━━━━━ Material for this exercise

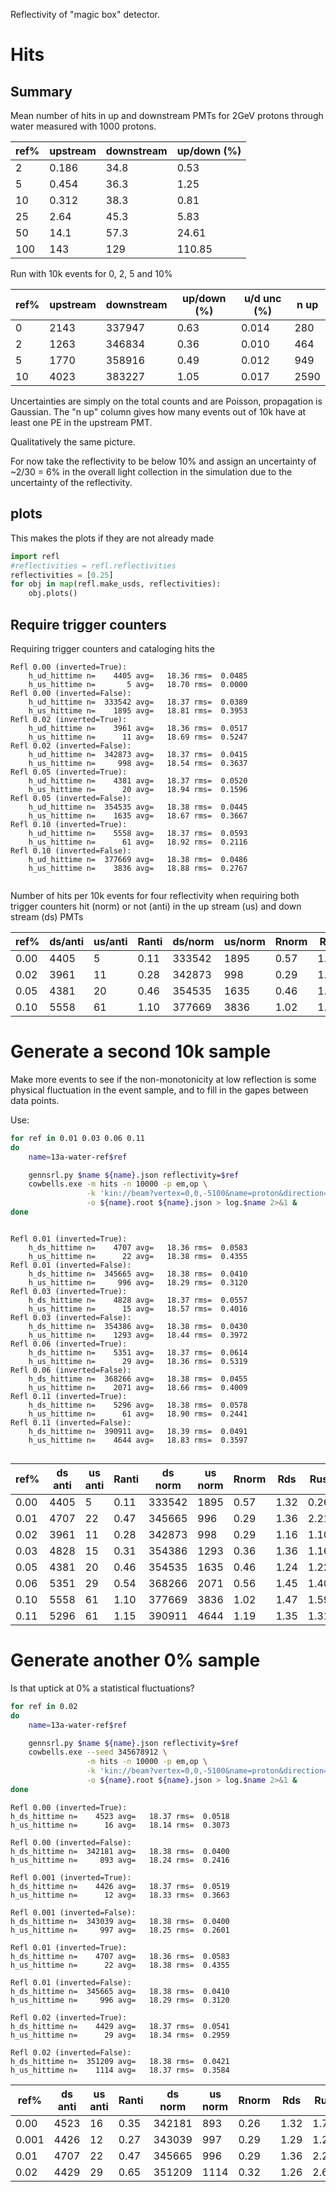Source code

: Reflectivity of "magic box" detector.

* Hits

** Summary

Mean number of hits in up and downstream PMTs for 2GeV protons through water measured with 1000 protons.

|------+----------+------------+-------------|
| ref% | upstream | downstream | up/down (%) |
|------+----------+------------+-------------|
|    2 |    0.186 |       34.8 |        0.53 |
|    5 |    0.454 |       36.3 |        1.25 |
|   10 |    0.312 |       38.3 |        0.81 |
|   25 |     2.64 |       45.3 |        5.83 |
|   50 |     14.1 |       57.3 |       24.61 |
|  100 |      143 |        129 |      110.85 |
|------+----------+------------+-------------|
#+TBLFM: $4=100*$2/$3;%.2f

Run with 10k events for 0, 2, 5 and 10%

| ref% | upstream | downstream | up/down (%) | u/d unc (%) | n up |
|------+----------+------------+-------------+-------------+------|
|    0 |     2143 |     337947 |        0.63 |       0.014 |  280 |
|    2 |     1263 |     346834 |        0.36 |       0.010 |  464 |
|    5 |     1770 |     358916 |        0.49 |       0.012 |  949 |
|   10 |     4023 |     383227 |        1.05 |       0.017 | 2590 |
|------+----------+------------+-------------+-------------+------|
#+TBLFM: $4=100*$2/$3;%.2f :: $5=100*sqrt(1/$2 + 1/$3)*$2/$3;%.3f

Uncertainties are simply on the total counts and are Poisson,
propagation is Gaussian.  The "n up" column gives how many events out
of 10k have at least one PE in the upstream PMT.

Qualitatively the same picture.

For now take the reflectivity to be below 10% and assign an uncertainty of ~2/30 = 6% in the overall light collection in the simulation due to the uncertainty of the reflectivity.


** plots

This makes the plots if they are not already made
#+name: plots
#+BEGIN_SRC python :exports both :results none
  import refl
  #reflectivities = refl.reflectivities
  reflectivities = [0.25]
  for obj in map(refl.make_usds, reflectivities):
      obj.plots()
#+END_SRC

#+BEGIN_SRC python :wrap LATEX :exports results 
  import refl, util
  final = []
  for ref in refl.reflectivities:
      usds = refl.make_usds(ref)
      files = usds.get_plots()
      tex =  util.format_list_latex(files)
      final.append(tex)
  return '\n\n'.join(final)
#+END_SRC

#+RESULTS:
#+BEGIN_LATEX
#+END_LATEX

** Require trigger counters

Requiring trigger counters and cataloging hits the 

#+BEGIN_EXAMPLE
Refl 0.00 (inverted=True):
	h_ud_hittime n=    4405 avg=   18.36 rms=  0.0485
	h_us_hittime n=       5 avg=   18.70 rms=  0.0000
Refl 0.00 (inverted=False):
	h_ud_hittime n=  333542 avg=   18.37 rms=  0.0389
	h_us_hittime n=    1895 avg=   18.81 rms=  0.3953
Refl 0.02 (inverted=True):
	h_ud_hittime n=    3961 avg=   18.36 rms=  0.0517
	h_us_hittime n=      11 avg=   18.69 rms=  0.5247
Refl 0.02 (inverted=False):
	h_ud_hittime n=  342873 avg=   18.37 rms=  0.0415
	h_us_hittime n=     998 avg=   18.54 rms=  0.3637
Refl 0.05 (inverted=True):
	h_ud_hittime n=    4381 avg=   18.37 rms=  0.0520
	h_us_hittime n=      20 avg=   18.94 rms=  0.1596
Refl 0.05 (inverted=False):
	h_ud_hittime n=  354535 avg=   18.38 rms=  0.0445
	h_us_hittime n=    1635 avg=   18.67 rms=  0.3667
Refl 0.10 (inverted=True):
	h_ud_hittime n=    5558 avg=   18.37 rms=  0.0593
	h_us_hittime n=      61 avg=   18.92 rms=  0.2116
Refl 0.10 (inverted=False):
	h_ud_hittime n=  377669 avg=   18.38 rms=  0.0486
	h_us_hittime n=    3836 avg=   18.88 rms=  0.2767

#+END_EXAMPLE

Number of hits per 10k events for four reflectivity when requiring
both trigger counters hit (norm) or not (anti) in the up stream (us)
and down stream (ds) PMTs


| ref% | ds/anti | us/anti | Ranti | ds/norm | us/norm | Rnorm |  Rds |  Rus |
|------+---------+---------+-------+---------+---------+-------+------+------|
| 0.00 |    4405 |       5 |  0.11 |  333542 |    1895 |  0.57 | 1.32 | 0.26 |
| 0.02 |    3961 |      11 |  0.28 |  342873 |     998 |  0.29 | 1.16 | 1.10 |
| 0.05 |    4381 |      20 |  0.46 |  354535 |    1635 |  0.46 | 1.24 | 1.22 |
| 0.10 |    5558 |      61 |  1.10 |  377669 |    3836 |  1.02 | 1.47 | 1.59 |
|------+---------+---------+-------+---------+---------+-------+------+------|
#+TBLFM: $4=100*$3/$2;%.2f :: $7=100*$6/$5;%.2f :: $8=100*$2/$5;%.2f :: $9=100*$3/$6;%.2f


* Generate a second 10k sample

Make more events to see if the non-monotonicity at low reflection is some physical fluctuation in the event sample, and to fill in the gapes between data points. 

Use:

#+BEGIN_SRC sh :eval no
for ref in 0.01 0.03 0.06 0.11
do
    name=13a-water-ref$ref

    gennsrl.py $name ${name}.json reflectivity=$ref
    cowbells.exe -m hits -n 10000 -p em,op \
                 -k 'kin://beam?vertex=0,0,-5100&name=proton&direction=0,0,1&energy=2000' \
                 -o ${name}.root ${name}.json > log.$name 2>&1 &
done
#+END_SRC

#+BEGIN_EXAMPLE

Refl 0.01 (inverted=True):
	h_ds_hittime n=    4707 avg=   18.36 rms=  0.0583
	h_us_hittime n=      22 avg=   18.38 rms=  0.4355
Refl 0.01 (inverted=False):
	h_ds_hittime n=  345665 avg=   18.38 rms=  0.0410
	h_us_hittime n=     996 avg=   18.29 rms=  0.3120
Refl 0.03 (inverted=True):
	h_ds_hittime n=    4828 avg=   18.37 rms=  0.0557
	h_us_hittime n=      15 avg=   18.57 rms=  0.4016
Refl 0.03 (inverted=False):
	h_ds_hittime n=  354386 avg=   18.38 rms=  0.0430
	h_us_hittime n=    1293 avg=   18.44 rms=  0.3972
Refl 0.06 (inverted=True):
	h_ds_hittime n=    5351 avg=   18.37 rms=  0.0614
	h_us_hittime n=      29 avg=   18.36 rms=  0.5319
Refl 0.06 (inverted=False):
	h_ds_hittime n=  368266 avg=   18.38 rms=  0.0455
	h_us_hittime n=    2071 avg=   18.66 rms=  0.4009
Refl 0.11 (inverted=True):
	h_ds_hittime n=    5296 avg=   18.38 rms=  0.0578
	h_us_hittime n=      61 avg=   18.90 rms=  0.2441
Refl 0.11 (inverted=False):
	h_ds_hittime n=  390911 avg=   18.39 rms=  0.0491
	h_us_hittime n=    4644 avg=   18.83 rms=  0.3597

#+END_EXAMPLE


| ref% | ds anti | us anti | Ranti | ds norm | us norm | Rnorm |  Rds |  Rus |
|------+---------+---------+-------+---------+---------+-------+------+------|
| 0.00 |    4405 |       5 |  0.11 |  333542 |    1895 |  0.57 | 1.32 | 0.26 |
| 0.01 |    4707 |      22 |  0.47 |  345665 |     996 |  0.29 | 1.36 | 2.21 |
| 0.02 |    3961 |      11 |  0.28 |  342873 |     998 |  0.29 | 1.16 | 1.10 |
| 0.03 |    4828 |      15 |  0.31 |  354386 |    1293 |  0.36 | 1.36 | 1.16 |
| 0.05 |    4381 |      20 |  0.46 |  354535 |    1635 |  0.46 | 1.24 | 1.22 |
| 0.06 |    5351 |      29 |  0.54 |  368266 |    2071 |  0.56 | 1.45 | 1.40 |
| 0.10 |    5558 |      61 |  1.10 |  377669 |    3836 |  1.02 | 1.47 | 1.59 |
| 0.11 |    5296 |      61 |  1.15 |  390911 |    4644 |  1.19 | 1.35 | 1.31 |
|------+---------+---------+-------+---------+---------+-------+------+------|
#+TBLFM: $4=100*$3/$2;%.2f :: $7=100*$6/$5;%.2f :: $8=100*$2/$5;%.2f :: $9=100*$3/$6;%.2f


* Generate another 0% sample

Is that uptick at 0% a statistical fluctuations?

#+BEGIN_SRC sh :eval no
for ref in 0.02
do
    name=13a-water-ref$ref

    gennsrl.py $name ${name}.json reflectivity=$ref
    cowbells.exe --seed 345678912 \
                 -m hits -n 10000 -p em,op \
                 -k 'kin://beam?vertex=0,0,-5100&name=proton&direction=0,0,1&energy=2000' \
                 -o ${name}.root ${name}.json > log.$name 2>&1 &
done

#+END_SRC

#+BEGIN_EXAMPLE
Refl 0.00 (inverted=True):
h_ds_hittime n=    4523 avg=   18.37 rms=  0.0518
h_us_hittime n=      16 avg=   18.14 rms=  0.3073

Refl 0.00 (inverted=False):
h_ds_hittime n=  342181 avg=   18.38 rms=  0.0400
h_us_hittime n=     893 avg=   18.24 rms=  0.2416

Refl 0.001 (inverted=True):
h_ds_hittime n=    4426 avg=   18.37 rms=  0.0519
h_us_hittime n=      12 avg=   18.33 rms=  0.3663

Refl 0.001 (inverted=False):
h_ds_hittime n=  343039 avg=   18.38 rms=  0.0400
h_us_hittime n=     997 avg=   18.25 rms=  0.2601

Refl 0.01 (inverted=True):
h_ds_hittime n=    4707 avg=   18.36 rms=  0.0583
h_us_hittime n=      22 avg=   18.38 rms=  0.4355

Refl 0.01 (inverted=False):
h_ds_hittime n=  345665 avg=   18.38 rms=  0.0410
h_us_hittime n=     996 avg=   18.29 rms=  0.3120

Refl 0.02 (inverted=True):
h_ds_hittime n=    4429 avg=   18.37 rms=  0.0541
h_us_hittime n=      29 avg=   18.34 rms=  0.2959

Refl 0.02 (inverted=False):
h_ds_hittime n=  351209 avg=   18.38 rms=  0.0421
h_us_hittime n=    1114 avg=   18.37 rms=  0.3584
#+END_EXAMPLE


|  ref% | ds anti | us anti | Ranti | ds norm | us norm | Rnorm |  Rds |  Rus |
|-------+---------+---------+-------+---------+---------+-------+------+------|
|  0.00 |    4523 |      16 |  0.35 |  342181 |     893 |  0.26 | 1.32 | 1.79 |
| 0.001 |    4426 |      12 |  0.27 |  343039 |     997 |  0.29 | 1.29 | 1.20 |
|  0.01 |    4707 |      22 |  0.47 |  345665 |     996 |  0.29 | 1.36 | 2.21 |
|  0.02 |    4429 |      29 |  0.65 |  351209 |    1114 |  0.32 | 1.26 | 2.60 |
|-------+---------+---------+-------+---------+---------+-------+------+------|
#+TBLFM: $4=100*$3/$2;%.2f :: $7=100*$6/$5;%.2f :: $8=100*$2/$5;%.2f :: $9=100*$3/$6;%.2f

━━━━━━━━━━
━━━━━ Material for this exercise

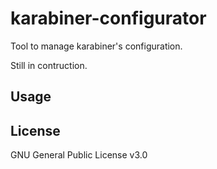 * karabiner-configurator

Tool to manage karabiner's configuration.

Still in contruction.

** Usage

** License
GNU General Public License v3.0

━━━━━━━━━━

Exercise
Across the records above, show each line containing the word "norm".

Answer
both trigger counters hit (norm) or not (anti) in the up stream (us)
| ref% | ds/anti | us/anti | Ranti | ds/norm | us/norm | Rnorm |  Rds |  Rus |
| ref% | ds anti | us anti | Ranti | ds norm | us norm | Rnorm |  Rds |  Rus |
|  ref% | ds anti | us anti | Ranti | ds norm | us norm | Rnorm |  Rds |  Rus |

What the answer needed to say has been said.